Arbitration is not a silver bullet. It is still formal and can become expensive. But its real strength lies in control. You can limit the dispute - for example, arbitrate liability and negotiate quantum later.

For businesses dealing with technical disputes, arbitration allows for informed decision-making by someone who understands the commercial context.

Litigation: The last resort

Litigation has its place. Some disputes require judicial authority. Some opponents refuse to engage. Some matters involve public law, fraud or precedent-setting issues.

Typical scenarios:

  • Enforcement against a wayward debtor
  • Urgent interdicts
  • Matters involving constitutional or statutory interpretation
  • Opponents acting in bad faith

But litigation is slow.
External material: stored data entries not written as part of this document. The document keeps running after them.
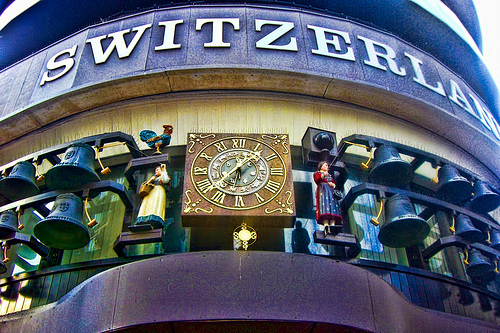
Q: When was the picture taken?
A: Daytime.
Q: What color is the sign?
A: Blue and white.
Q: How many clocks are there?
A: One.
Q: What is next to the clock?
A: The figurines.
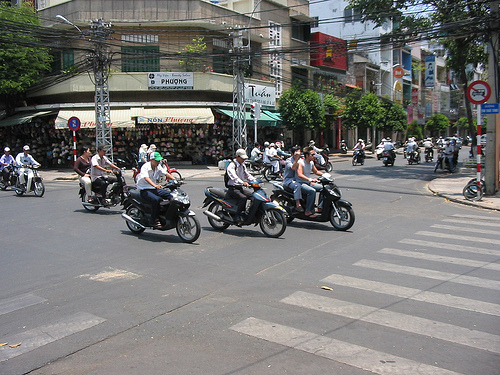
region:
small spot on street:
[66, 245, 174, 310]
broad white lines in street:
[215, 301, 342, 373]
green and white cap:
[145, 148, 177, 167]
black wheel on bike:
[172, 212, 213, 247]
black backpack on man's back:
[217, 158, 247, 181]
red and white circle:
[460, 70, 498, 128]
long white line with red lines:
[459, 97, 493, 187]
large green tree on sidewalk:
[284, 90, 313, 145]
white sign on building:
[125, 58, 224, 99]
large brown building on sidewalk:
[67, 3, 291, 193]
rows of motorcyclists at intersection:
[37, 95, 459, 281]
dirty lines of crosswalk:
[285, 195, 482, 362]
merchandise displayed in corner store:
[60, 102, 260, 167]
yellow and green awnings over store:
[45, 102, 275, 122]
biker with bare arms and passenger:
[276, 137, 361, 242]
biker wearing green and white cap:
[120, 145, 200, 241]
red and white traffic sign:
[437, 62, 492, 198]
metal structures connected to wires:
[41, 10, 271, 170]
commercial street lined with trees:
[276, 15, 461, 145]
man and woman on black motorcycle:
[65, 136, 130, 216]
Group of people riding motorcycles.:
[1, 138, 357, 245]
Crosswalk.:
[224, 205, 499, 372]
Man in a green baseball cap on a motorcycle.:
[124, 148, 200, 242]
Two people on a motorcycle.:
[272, 141, 356, 233]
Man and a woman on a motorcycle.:
[70, 142, 136, 214]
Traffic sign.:
[467, 76, 490, 199]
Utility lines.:
[1, 0, 498, 101]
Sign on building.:
[146, 68, 193, 91]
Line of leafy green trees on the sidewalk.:
[276, 81, 477, 159]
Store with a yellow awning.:
[2, 108, 297, 165]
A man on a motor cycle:
[118, 150, 199, 245]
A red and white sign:
[465, 78, 492, 205]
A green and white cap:
[150, 148, 163, 162]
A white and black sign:
[142, 69, 194, 88]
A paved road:
[2, 288, 497, 374]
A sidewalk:
[440, 176, 461, 191]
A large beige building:
[0, 0, 310, 167]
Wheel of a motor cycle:
[255, 208, 286, 237]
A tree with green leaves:
[274, 78, 325, 154]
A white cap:
[235, 148, 248, 160]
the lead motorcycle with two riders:
[270, 147, 356, 232]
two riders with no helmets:
[272, 146, 354, 229]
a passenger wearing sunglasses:
[277, 146, 302, 221]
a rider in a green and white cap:
[119, 150, 199, 244]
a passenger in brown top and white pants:
[71, 142, 95, 210]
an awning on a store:
[136, 99, 222, 132]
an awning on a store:
[55, 107, 136, 133]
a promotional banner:
[233, 80, 286, 111]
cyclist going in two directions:
[342, 127, 482, 177]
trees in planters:
[268, 87, 490, 154]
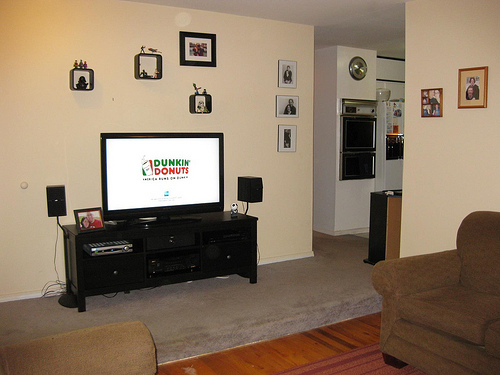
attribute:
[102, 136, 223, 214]
tv — flat screen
It is public. And it is expensive. Even a relatively straightforward commercial matter can take years to finalise, with appeals extending the timeline further.

There is also a psychological trap: once you’ve started, it becomes difficult to stop. Time, money and pride keep the matter alive long after it makes commercial sense.

In many consumer and contractual disputes - defective goods, service agreements, smaller claims - the reality is simple: the game is not worth the candle.

Designing the process - not just fighting the case

The real shift for business owners is this: dispute resolution is not binary. It is not “court or nothing”.

You can:

  • Mediate to identify and narrow issues
  • Adjudicate on a discrete question
  • Arbitrate only what needs determination
  • Litigate only where necessary

Hoffman’s work on impasse makes it clear: you can design a process. Resolve what you can, defer what you must and avoid turning deadlock into paralysis.

For businesses, this approach protects liquidity, management focus and reputation.

Before you instruct your attorneys to “go all in”, ask:

  • What is the real issue?
  • What does success look like commercially?
  • How long can the business carry this?
  • Is there a faster, more controlled way to get a decision?

You are never going to get everything you want - not in mediation, not in arbitration, and not in court. The real question is how quickly and cost-effectively you can reach an outcome that allows you to move forward.

In business, forward motion is often the real victory. When disputes arise, the smartest strategy is not always to fight harder - but to choose the forum (or battlefield) that makes the most commercial sense.